En medio de aquel triste silencio llegaron desde la habitación vecina los gritos y risas de los niños. Era evidente que entre ellos ocurría algo muy alegre.
—¡Ya está! ¡Ya está!— se oían los chillidos jubilosos de la pequeña Natasha, que dominaba las demás voces.
Pierre miró a la condesa María y a Nikolái (a Natasha la veía siempre) y sonrió feliz.
—¡Qué música tan maravillosa!— dijo.
—Debe de ser que Anna Makárovna ha terminado el calcetín— dijo la condesa María.
—¡Oh, iré a verlo!— dijo Pierre poniéndose en pie de un salto. —¿Sabéis por qué me gusta tanto esa música?— añadió deteniéndose junto a la puerta. —Porque ellos son los primeros en hacerme saber que todo va bien. Cuando vuelvo a casa, cuanto más me acerco, mi temor se acrecienta siempre. Pero en cuanto entro en el vestíbulo y oigo las risas de Andriusha, sé que todo va bien…
—También a mí me ocurre lo mismo— confirmó Nikolái. —Pero yo no puedo entrar, porque los calcetines que está haciendo son una sorpresa para mí.
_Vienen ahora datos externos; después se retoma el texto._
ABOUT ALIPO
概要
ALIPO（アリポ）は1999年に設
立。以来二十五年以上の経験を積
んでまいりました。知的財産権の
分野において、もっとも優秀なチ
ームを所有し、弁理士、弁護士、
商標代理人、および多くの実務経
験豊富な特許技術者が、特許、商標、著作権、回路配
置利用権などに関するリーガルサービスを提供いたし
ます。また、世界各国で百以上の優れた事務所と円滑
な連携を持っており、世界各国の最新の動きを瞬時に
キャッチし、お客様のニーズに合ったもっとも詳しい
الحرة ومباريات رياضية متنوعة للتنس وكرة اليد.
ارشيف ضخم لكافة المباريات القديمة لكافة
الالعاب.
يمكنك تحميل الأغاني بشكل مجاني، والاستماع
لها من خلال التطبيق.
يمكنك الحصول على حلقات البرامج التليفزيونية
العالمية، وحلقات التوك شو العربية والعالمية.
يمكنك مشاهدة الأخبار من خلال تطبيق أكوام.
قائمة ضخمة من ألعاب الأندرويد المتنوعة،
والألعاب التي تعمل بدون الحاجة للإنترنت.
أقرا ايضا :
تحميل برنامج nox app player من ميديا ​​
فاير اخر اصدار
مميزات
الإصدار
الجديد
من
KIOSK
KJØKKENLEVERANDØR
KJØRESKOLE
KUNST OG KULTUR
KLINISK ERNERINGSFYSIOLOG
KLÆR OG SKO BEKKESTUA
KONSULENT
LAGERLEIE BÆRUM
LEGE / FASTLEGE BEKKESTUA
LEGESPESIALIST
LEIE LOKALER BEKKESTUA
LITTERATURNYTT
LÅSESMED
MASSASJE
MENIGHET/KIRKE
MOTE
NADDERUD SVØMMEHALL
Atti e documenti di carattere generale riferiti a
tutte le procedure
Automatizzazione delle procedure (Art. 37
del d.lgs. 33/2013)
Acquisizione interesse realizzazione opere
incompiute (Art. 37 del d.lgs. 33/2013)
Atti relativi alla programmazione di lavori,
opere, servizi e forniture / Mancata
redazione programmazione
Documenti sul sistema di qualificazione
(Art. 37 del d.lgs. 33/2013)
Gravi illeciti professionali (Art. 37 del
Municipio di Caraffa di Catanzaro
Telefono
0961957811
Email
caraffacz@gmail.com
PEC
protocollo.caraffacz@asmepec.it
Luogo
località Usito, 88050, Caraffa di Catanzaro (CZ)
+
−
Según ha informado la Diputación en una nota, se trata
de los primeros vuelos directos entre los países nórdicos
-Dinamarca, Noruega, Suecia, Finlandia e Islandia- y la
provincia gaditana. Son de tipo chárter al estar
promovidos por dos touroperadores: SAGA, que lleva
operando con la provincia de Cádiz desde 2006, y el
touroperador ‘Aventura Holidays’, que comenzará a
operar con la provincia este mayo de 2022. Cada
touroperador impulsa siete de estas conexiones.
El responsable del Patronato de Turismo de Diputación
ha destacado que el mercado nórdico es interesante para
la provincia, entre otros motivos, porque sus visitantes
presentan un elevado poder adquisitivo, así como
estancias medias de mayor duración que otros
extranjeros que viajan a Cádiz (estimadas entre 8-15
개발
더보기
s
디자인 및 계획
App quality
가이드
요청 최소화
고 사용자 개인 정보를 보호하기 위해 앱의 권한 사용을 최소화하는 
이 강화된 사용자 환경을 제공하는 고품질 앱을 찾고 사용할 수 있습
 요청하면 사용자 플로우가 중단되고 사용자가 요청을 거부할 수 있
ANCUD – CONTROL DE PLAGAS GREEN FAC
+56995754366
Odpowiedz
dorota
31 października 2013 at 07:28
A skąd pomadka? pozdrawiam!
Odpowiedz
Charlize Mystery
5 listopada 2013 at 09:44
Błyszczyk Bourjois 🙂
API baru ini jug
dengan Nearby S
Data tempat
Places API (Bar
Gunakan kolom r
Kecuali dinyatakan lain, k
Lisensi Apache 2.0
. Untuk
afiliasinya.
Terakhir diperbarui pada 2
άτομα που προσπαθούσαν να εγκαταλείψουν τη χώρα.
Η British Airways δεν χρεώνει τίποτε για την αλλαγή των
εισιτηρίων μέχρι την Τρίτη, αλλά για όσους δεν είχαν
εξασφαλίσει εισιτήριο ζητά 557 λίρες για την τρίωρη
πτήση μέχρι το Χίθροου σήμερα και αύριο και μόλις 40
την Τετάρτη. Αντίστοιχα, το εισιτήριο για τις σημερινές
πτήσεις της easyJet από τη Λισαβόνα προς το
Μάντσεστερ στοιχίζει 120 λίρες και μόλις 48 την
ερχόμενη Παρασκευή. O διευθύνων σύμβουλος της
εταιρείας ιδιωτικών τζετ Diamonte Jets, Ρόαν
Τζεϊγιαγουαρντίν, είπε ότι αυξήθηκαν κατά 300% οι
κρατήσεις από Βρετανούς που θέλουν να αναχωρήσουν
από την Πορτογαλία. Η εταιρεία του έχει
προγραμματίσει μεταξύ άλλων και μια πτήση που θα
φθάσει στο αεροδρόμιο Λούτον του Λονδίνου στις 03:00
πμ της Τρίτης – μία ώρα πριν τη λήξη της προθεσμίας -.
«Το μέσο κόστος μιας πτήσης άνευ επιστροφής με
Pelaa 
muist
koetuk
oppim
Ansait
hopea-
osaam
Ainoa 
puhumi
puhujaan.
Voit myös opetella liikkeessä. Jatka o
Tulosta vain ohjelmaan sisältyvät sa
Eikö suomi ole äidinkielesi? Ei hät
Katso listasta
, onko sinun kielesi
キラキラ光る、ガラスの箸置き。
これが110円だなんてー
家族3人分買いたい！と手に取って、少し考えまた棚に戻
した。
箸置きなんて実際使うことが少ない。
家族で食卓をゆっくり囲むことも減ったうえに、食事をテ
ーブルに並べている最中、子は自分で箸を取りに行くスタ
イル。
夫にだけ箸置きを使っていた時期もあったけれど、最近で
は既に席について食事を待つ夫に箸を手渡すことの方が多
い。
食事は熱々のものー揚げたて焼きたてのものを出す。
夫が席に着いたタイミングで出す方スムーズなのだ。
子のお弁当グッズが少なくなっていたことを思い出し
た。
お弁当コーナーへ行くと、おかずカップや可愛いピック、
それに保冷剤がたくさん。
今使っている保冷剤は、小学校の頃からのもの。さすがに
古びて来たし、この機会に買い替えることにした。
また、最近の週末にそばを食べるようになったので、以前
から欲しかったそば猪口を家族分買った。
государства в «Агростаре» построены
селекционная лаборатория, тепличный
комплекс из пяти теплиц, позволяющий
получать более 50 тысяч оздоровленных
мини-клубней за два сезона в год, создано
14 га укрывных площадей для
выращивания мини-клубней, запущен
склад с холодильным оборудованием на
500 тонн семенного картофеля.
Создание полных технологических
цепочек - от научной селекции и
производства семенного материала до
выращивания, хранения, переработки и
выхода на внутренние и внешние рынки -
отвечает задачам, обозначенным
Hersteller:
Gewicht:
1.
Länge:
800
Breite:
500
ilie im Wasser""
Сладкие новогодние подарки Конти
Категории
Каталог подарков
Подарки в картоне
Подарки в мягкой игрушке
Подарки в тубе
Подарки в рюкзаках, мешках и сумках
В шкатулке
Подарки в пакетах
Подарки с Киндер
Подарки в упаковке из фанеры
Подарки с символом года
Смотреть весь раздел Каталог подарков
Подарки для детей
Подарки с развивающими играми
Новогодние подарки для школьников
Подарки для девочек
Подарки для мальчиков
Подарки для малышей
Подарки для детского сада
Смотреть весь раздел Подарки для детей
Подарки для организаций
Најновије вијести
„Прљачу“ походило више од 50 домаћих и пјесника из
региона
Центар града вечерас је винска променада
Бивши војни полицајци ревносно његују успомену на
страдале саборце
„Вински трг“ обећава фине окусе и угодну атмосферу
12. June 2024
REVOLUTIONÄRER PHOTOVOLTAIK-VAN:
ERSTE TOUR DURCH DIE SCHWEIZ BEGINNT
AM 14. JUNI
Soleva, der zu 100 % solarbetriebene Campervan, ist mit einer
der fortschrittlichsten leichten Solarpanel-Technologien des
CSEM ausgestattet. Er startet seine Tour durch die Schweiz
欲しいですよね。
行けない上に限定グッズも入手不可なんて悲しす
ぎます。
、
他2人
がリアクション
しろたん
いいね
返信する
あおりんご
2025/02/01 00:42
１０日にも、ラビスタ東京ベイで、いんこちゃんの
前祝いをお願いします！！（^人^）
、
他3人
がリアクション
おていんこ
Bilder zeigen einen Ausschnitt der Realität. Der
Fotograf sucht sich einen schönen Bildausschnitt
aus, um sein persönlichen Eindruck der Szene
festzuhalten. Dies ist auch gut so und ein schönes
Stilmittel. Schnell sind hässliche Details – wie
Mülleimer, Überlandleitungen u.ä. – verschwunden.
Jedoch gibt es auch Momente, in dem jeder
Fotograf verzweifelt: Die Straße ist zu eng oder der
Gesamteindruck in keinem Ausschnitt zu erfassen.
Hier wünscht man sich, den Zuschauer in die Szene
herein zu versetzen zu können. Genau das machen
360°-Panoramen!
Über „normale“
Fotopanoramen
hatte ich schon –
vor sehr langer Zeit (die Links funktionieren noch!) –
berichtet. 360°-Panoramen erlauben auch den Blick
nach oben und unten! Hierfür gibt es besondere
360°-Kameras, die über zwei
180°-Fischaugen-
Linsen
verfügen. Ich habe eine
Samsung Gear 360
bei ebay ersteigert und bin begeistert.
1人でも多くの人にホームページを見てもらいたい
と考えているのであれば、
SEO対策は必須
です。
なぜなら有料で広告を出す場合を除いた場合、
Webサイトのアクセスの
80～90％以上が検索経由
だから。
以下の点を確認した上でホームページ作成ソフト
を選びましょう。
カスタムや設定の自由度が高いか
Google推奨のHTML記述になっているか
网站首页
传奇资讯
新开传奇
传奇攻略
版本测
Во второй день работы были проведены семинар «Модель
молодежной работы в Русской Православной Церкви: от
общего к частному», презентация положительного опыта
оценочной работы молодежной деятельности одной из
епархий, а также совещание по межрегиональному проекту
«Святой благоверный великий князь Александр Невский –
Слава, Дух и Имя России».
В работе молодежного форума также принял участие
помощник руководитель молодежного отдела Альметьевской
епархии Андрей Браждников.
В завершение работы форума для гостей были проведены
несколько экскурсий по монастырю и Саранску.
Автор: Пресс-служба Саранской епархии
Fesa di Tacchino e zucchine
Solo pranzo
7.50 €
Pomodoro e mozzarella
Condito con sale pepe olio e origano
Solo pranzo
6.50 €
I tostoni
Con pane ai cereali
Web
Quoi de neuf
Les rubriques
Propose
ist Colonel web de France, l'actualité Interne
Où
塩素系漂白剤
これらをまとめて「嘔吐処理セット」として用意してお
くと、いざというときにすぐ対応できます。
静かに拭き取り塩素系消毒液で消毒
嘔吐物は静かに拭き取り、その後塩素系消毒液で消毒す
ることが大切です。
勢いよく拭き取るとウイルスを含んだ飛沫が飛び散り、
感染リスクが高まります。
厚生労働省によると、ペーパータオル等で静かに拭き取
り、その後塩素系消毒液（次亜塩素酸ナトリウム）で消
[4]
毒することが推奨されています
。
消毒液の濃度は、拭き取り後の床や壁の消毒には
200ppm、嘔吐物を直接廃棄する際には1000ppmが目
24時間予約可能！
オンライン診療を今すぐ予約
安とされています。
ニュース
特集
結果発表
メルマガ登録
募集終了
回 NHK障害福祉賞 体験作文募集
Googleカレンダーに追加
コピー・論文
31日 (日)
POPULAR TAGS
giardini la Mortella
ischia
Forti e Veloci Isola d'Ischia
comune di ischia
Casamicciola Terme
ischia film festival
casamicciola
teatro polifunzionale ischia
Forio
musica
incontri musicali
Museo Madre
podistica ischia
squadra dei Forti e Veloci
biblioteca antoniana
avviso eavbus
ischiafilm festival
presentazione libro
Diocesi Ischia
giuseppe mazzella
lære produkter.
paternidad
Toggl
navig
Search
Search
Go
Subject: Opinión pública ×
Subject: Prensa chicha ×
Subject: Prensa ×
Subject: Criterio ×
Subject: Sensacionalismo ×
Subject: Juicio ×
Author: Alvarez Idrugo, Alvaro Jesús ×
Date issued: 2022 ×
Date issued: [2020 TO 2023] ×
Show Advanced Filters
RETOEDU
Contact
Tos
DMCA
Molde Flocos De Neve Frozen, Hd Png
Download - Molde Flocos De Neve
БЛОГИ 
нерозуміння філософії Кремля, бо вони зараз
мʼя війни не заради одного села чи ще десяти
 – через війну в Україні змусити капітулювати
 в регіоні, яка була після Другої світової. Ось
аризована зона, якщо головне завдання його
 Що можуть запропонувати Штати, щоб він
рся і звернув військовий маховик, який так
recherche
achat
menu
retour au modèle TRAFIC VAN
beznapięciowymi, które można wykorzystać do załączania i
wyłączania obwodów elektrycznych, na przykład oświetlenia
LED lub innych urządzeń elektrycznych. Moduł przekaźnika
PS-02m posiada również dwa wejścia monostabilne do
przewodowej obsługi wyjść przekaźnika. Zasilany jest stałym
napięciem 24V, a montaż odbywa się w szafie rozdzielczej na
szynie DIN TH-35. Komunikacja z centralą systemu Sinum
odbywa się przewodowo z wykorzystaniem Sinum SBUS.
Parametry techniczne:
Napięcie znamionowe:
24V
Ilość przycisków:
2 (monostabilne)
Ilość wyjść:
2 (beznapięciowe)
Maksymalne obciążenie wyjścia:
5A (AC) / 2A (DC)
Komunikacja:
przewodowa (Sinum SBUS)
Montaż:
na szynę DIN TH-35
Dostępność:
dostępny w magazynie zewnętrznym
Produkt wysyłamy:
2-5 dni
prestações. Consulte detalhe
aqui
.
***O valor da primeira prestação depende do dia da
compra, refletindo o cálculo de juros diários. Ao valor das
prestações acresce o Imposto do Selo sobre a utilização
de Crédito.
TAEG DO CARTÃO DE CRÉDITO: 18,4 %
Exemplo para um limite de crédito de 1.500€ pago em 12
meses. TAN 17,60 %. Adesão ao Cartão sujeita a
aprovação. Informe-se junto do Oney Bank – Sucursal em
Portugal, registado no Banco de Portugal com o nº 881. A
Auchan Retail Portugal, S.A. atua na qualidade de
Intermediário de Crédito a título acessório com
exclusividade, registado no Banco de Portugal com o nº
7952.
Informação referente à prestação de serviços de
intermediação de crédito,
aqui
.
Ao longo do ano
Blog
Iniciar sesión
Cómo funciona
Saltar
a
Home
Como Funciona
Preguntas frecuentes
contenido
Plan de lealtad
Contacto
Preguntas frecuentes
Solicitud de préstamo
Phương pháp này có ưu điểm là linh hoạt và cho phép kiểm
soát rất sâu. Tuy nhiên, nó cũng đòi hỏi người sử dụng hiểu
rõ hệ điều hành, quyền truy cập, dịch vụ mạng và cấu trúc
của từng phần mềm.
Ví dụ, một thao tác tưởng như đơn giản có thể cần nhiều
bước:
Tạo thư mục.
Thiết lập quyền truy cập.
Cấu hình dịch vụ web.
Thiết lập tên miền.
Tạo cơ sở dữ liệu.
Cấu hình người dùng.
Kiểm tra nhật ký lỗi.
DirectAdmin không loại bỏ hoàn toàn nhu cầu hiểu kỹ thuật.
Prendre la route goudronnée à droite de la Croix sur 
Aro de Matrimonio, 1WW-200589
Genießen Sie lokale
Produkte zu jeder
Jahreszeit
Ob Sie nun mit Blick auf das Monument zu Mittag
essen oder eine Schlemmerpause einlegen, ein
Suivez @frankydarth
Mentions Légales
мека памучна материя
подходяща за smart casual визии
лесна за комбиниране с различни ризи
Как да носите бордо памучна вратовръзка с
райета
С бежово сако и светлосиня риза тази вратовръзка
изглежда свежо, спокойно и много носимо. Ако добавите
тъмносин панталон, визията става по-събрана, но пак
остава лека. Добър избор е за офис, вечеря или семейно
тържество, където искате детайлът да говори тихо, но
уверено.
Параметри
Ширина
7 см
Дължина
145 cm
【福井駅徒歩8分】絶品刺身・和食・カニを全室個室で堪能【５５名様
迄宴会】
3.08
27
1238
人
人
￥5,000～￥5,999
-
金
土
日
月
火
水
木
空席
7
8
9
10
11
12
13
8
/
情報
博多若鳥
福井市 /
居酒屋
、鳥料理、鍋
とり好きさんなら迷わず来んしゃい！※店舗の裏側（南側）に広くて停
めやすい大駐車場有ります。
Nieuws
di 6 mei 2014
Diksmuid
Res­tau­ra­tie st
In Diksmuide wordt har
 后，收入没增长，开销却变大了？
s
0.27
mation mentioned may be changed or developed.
Pierre entró y los gritos y risas infantiles subieron de tono.
—¡Y bien, Anna Makárovna!— se oyó la voz de Pierre. —Venga aquí, al centro de la habitación, y cuando yo diga tres… Tú, aquí; a ti te cogeré en brazos… A ver, uno… dos…— todos callaron. —¡Tres…!— y de nuevo estallaron las voces entusiastas de los niños.
—¡Dos! ¡Son dos!— gritaban.
Eran los dos calcetines que Anna Makárovna hacía, por un procedimiento secreto, al mismo tiempo. Cuando acababa su labor, siempre sacaba solemnemente ante los niños un calcetín dentro del otro.